Проблема духовности массового евангелического христианства состоит в том, что она создана специфической субкультурой. Наша духовность начинается с обращения. Не всегда это имеет смысл «отбрасывания старого» и «обретения нового» в том смысле, что мы отворачиваемся от идей, господствующих в мире, и раскрываем объятия ясному и простому примеру Иисуса. Чаще это обращение имеет смысл вхождения в субкультуру, которая отличается от остального мира исключительно в моральном и личном планах. Например, мы настаиваем на воздержании от употребления алкогольных напитков, от курения, от танцев, от распутства и безнравственных поступков. Но в то же время мы легко относимся к тому, что наша религия поддерживает капитализм и американский образ жизни (в некоторых случаях и социализм). Не моргнув глазом, некоторые из нас поддерживают войну, американскую империалистическую внешнюю политику и миропорядок, при котором угнетаются бедные и который мешает развитию более справедливого общества. Другими словами, нашей основной проблемой является то, что мы поступаем сообразно этике индивидуализма и затворничества, а не сообразно общественному и корпоративному этическому сознанию.

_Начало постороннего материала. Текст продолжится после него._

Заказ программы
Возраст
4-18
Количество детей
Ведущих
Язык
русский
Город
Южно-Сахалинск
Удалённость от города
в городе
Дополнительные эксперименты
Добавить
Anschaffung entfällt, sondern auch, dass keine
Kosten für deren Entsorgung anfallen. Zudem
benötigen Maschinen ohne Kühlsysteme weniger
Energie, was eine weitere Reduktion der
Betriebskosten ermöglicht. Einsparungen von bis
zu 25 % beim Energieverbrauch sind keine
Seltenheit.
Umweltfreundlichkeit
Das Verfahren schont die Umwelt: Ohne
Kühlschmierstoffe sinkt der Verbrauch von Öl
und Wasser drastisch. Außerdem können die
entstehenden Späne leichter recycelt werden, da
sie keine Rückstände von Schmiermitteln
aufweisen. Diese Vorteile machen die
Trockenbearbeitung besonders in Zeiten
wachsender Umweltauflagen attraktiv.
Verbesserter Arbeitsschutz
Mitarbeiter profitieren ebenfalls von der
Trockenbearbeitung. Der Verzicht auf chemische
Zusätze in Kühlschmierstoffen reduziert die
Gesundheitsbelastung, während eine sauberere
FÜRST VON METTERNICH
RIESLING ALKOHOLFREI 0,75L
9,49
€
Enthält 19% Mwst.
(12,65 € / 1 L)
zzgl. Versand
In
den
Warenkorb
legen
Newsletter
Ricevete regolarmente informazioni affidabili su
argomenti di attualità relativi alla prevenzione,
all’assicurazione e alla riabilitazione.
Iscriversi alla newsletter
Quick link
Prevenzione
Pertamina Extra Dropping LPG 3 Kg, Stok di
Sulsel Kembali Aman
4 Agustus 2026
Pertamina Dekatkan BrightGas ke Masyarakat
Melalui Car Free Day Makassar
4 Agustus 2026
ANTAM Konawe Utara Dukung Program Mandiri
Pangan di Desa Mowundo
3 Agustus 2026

Задача евангелической духовности, действительно, очень сложна. И человеческий, и божественный аспекты присутствуют в нашем подходе к духовности, но они неправильно соединены. Человеческая сторона слишком ориентирована на американский образ жизни, на государственные цели и на ценности среднего класса. Нам нужна человеческая форма духовности, которая, ориентируясь на библейские ценности, сможет устоять против ценностей, властвующих над мечтой среднего класса.

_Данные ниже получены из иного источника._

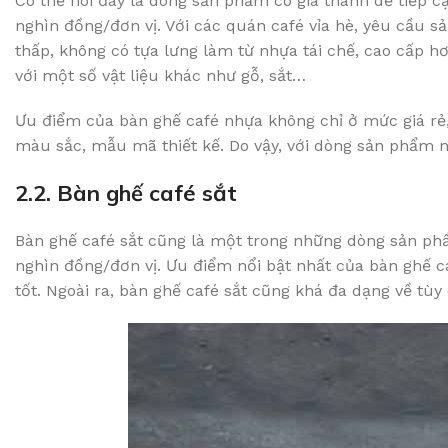
Có thể nói đây là dòng sản phẩm có giá thành dễ tiếp c
nghìn đồng/đơn vị. Với các quán café vỉa hè, yêu cầu s
thấp, không có tựa lưng làm từ nhựa tái chế, cao cấp
với một số vật liệu khác như gỗ, sắt…
Ưu điểm của bàn ghế café nhựa không chỉ ở mức giá rẻ,
màu sắc, mẫu mã thiết kế. Do vậy, với dòng sản phẩm nà
2.2. Bàn ghế café sắt
Bàn ghế café sắt cũng là một trong những dòng sản phẩm 
nghìn đồng/đơn vị. Ưu điểm nổi bật nhất của bàn ghế ca
tốt. Ngoài ra, bàn ghế café sắt cũng khá đa dạng về tùy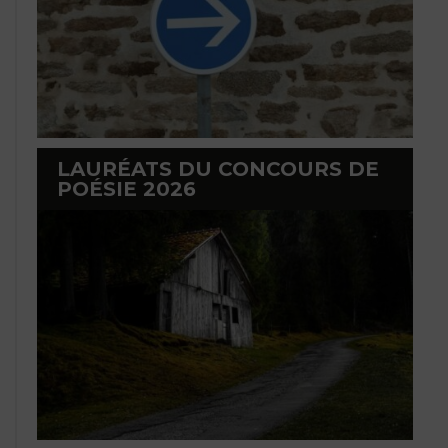
LAURÉATS DU CONCOURS DE
POÉSIE 2026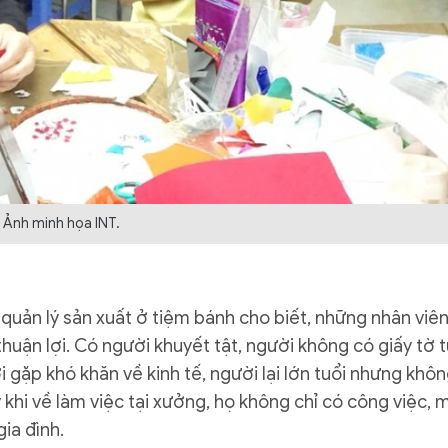
Ảnh minh họa INT.
 quản lý sản xuất ở tiệm bánh cho biết, những nhân viê
huận lợi. Có người khuyết tật, người không có giấy tờ 
 gặp khó khăn về kinh tế, người lại lớn tuổi nhưng khô
 khi về làm việc tại xưởng, họ không chỉ có công việc, 
ia đình.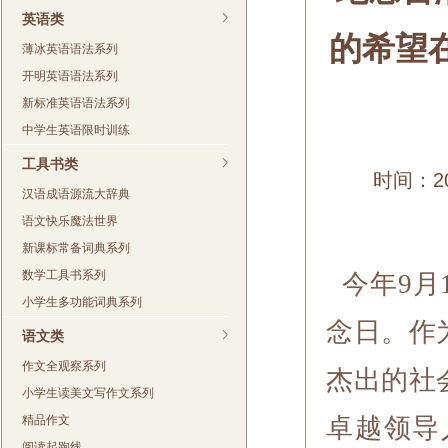
英语类
的希望
薄冰英语语法系列
开明英语语法系列
新标准英语语法系列
中学生英语限时训练
工具书类
时间：20
汉语成语源流大辞典
语文快乐魔法世界
新课标常备词典系列
数学工具书系列
今年9月
小学生多功能词典系列
念日。作
语文类
作文全观察系列
杰出的社
小学生读美文写作文系列
精品作文
卓越领导
阅读起跑线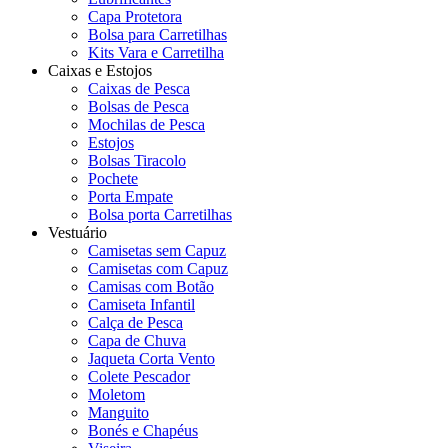
Capa Protetora
Bolsa para Carretilhas
Kits Vara e Carretilha
Caixas e Estojos
Caixas de Pesca
Bolsas de Pesca
Mochilas de Pesca
Estojos
Bolsas Tiracolo
Pochete
Porta Empate
Bolsa porta Carretilhas
Vestuário
Camisetas sem Capuz
Camisetas com Capuz
Camisas com Botão
Camiseta Infantil
Calça de Pesca
Capa de Chuva
Jaqueta Corta Vento
Colete Pescador
Moletom
Manguito
Bonés e Chapéus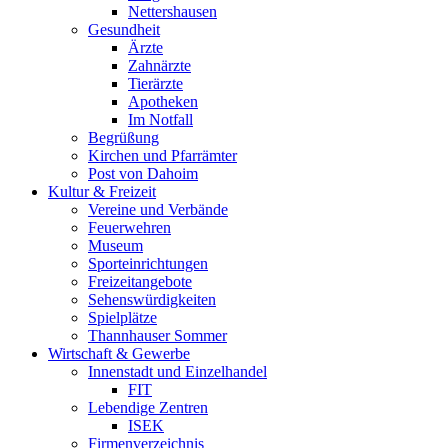
Nettershausen
Gesundheit
Ärzte
Zahnärzte
Tierärzte
Apotheken
Im Notfall
Begrüßung
Kirchen und Pfarrämter
Post von Dahoim
Kultur & Freizeit
Vereine und Verbände
Feuerwehren
Museum
Sporteinrichtungen
Freizeitangebote
Sehenswürdigkeiten
Spielplätze
Thannhauser Sommer
Wirtschaft & Gewerbe
Innenstadt und Einzelhandel
FIT
Lebendige Zentren
ISEK
Firmenverzeichnis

Если мой анализ правилен, как следует рассматривать массовый евангелизм? Массовый евангелизм видится мне как движение, возникшее для того, чтобы защитить божественную сторону христианского обращения. Теологический модернизм XX столетия делал чрезмерный упор на человеческое. Это придало евангелизму холодный, мертвый, стерильный и безжизненный вид, от которого он начинает избавляться, черпая энтузиазм в вере в Бога и в силе Его.
Если верно, что евангелизм может исправить сверхочеловеченное христианство, должны ли мы стараться исправить евангелизм? Мой ответ — громкое «Да!». Христианство в Америке XX века отмечено двумя крайностями: модернистской гуманизацией христианства и евангелическим обожествлением христианства. Нам нужно равновесие. Оба направления должны считаться с суждениями апостольского христианства.
Каково будущее евангелического христианства? Я верю в его будущее. Я замечаю много знаков открытости. Во всем мире стихийный экуменизм сближает приверженцев евангелического христианства, протестантизма, православных христиан и католиков. Ломаются барьеры и возникает чувство нашей общности как народа Божьего. Я надеюсь, что этот дух будет продолжать пребывать в церкви, и те из нас, что зовутся евангелистами, станут лучше от общения с другими христианами, а другие станут лучше от общения с нами. Возможно, однажды мы все сможем сидеть за дивным столом у нашего Господа и восхвалять Его за Его милость к нам, несмотря на наши богословские ошибки, недостаток духовности и этические прегрешения.